This weekend is crazy busy. One evening and two full days of rehearsal for the show I’m in, which hits the stage on the first two weekends of May.
The show is Monty Python’s Spamalot, performed by Camperdown Theatre Company. We’re working hard and having a blast rehearsing it, although one of the hardest parts is not laughing at the genuine comic talent of the actors.
It’s enormous fun, but it’s fair to say it’s exhausting.
While most of my social media for the weekend could be scheduled and was organised by Friday, and there were only a few “on the spot” things I needed to do, I decided ahead of time to spend as little time online as I could over the weekend. Any spare time I have will be spent resting and relaxing, which means reading.
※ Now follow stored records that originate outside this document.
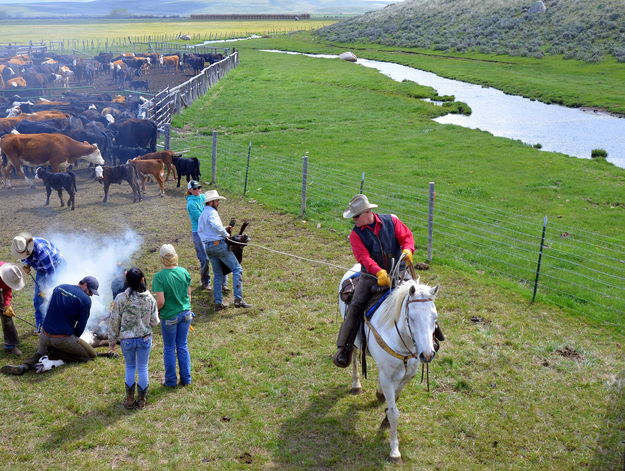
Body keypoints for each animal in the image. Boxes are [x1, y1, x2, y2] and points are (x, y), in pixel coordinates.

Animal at [336, 266, 438, 464]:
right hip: (353, 340)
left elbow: (394, 401)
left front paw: (384, 414)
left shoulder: (406, 377)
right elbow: (394, 413)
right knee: (354, 358)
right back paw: (356, 384)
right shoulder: (388, 378)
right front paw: (394, 451)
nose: (428, 354)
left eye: (434, 317)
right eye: (411, 318)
One of the lovely things about poetry is you can read it, and keep thinking about it at odd moments during the day. It adds a dimension of beauty and calm to a hectic schedule, and opportunities for reflection that might not otherwise offer themselves. Even just a few lines can change a perspective and transform a moment into something that lifts the entire day.
Another lovely thing about poetry is the sense of connection the reader has with the poet. Despite the fact that many of my favourite poets have been long dead, I can still experience a moment of empathy and understanding that reminds me that I’m not doing life in a bubble.
That is my hope for my own poetry. I may not become famous, or even widely known, for the poems I write, but I know that my own readers experience that same connection with me because their reviews and communications tell me so.
So, even in the midst of a busy weekend, I’ll always make time for a little poetry.